TEXTO DE LECTURA –
También fue el caso de Paul Laurent
(1867) quien afirmó que igualmente solían adquirirse “guías de conversación”
con dichos objetivos. En una plática transcrita y recreada en sus memorias,
similar a la que se apuntó en la litografía –pero a la inversa–, el oficial
afirmaba que la vida era corta y los bailes muy oportunos, y preguntaba a su
interlocutora, tras aprender a decir “hija de mi alma, preciosita de mios ojos”, “deja que te enseñe rápido el francés; ¿quién
sabe si podré darte lecciones por mucho tiempo?” (pp. 90-91).
El entorno en que
los dibujantes situaron la escena recurre nuevamente a los matorrales que ya
vimos en “Después de la comida, el baile” y agrega una palmera en el tercer
plano para afianzar iconográficamente su ubicación en un entorno tropical como
México. Asimismo, al no poderse apreciar en los alrededores sino vegetación, en
la imagen podría estarse dando a entender que la pareja viene de un lugar
apartado, solitario y oculto de la mirada de los demás.
Es importante tener
en cuenta que la mayoría de los oficiales de entre 30 y 35 años de edad que
vinieron a México eran solteros y que muchos troupiers,
de entre 40 y 50 años, no se casaron sino hasta la hora de su jubilación,
“no para tener hijos sino para tener un hogar, muchas veces en su pueblo o
pequeña ciudad natal” (Meyer, 2009, p. 324). La razón respondía a imperativos
administrativos:
Entre 1843 y 1900
un oficial francés no podía casarse libremente; necesitaba la autorización del
secretario de la Defensa […]; debía armar un expediente, revisado y aprobado
por el jefe de su unidad o por su superior, en el caso de los oficiales de
Estado Mayor y de las ordenanzas. La burocracia efectuaba una doble encuesta
sobre la “moralidad” de los dos eventuales cónyuges; la pretendida tenía que aportar
una dote proporcionando un ingreso anual de 1,200 francos, lo que correspondía
a un capital de 24,000 francos […]. La obligación de la dote correspondía a la
idea de que el sueldo de un oficial, sin otra fortuna personal, no le permitía
vivir de manera decente, si tuviese que asumir los gastos de una familia, con o
sin hijos (Meyer, 2009, p. 324).

DATOS EN BRUTO –
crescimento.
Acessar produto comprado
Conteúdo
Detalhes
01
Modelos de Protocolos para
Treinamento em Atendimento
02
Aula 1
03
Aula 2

CONJUNTO DE TAREAS –
a: Según el texto sobre los oficiales franceses en México, ¿son ciertas estas afirmaciones? (i) Entre 1843 y 1900 un oficial francés podía casarse sin autorización. (ii) La dote de la pretendida debía proporcionar un ingreso anual de 1,200 francos. (iii) En la escena los dibujantes agregaron una palmera en el tercer plano. Responde sí o no a cada una y cita las palabras del texto que lo deciden.
b: En el texto sobre los oficiales franceses en México, ¿a qué capital correspondía el ingreso anual que debía dar la dote?
c: Prosigue el texto sobre los oficiales franceses en México a partir de su última oración.

RESULTADOS ESPERADOS –
a:
(i) No: "un oficial francés no podía casarse libremente; necesitaba la autorización del secretario de la Defensa".
(ii) Sí: "la pretendida tenía que aportar una dote proporcionando un ingreso anual de 1,200 francos".
(iii) Sí: "agrega una palmera en el tercer plano".

b: A un capital de 24,000 francos.

c:
Así, mientras que el
51.5% de los oficiales que vinieron a México se mantuvieron solteros, el
promedio nacional en Francia para los nacidos entre 1821 y 1845 varió solo
entre el 11.4% y el 13.3%. Como señala Meyer (2009), “no cabe duda de que la
profesión militar favorece el celibato” (p. 326).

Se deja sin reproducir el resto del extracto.